Prefer deferrable sensors (Airflow 2.2+) to free worker slots while waiting. Set poke_interval and timeout to avoid infinite waits.
Replace file sensors with object storage event triggers where possible—event-driven is more efficient than polling.
Dataset Dependencies (Modern Airflow)
Airflow datasets let DAGs declare data dependencies explicitly:
with DAG(..., schedule=[orders_dataset], ...) as dag:
...
Producer DAGs update datasets; consumer DAGs schedule when inputs change. This replaces fragile external task sensor chains.

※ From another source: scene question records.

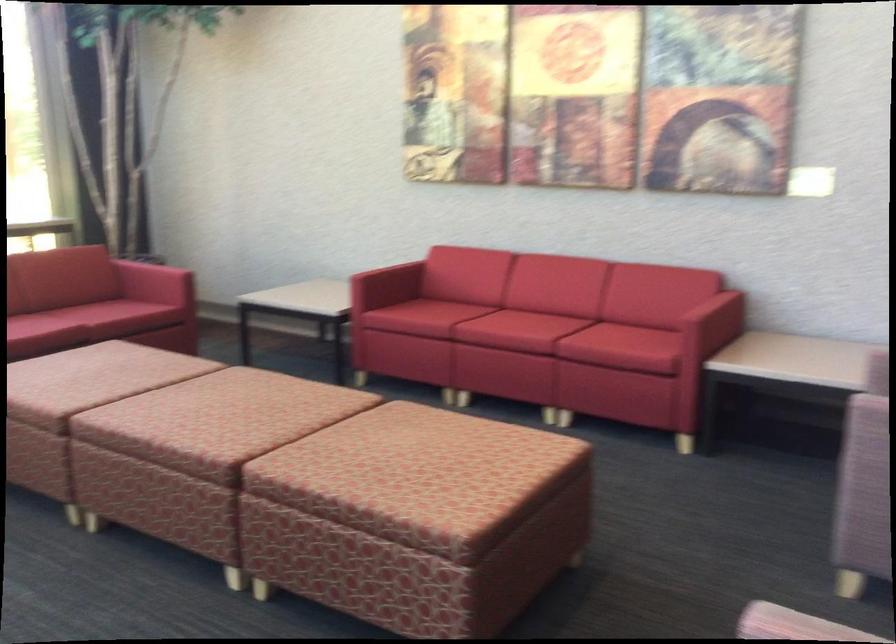
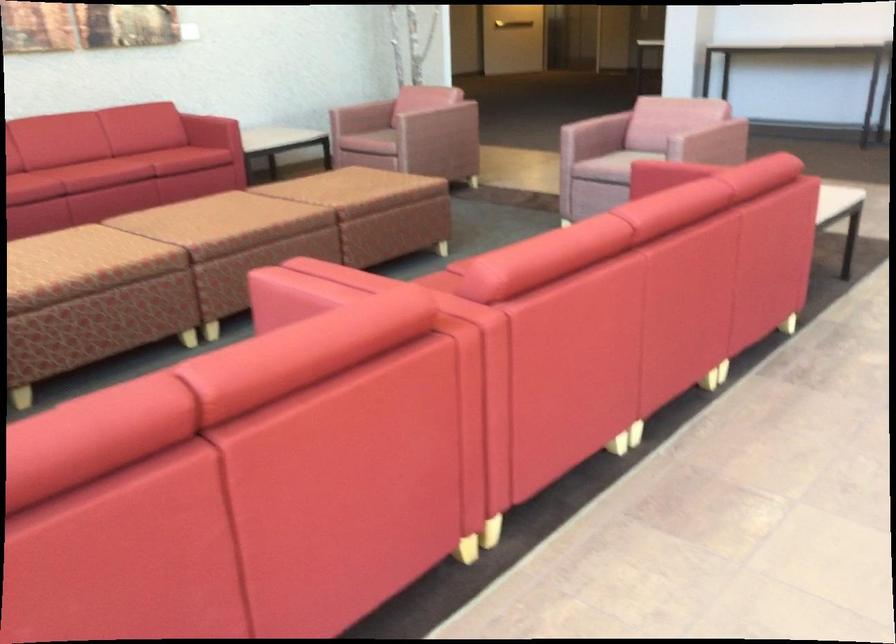
Find the pixel in the second image that matches pixel 245 502 in the first image.

(380, 212)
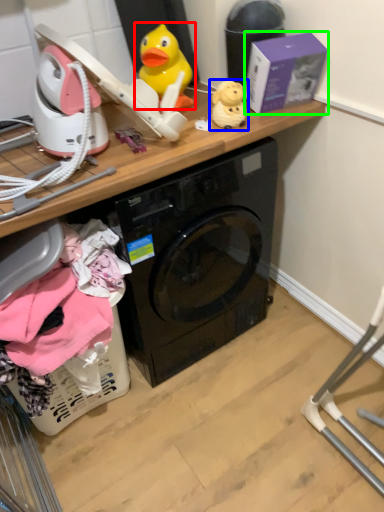
Question: Which object is the farthest from toy (highlighted by a red box)? Choose among these: toy (highlighted by a blue box) or box (highlighted by a green box).

Choices:
 (A) toy
 (B) box

Answer: (B)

Coordinating Cross-Team Pipelines
When your mart depends on an upstream team's export:
- Document the contract: format, landing time, SLA
- Validate on arrival before heavy processing
- Alert upstream on validation failure with actionable messages
- Avoid hard coupling via sensors when SLAs slip frequently—design graceful degradation
Key Takeaways
- Align partition logic with logical execution dates.
- Control catchup and backfill to prevent runaway job volume.
- Prefer deferrable sensors and dataset dependencies over polling.
- Document cross-team data contracts with SLAs.
Reflection
Have you ever had an off-by-one date bug in a scheduled pipeline? What scheduling concept was misunderstood?
Production Operations and On-Call
Operating Airflow in Production
Moving DAGs to production requires more than passing tests—it requires observability, alerting, and runbooks that enable on-call response without heroics.
Monitoring and Alerting
Monitor at three levels:
Platform health: Scheduler heartbeats, executor queue depth, worker availability, metadata database connections.
DAG run status: Failed runs on Tier 1 DAGs page immediately. Use callbacks (on_failure_callback) to post to Slack or PagerDuty with context.
Business SLAs: Even successful DAG runs can miss freshness SLAs if runtime drifts. Track end-to-end latency from source landing to mart availability.
Integrate Airflow metrics with your observability stack (Datadog, Prometheus, CloudWatch). Dashboards should show failure rate trends, not just point-in-time status.
Structured Failure Callbacks
def alert_on_failure(context):
task_instance = context["task_instance"]
send_slack_message(
channel="#data-alerts",
text=f"Task {task_instance.task_id} failed in DAG {task_instance.dag_id}",
attachments=[{"text": str(context.get("exception"))}],
)
Include links to logs, runbook, and recent deploys in alert messages.
Runbooks and Incident Response
Every Tier 1 DAG needs a runbook covering:
- Business impact if delayed or failed
- Upstream dependencies and owners
- Common failure modes and fixes
- Escalation path
- Safe re-run instructions
During incidents, prefer clearing failed tasks and retrying over manual data fixes when tasks are idempotent.
Deployment and Versioning
Store DAGs in version control. Deploy via CI/CD with staging validation. Pin provider package versions to avoid breaking changes from upgrades.
Use feature flags or is_paused_upon_creation=True for new DAGs until validated.
Security and Secrets
Never embed credentials in DAG files. Use Airflow connections and secrets backends (AWS Secrets Manager, HashiCorp Vault). Restrict connection access by role.
Audit who can trigger DAGs and clear tasks in production—manual triggers bypass scheduling safeguards.
Key Takeaways
- Alert on platform health, DAG failures, and business SLAs separately.
- Failure callbacks should include context and runbook links.
- Maintain runbooks for Tier 1 DAGs with safe re-run procedures.
- Manage deployments and secrets through standard engineering practices.
Reflection
If your most critical DAG failed at 3 AM, would on-call know the business impact and first steps without waking up the author?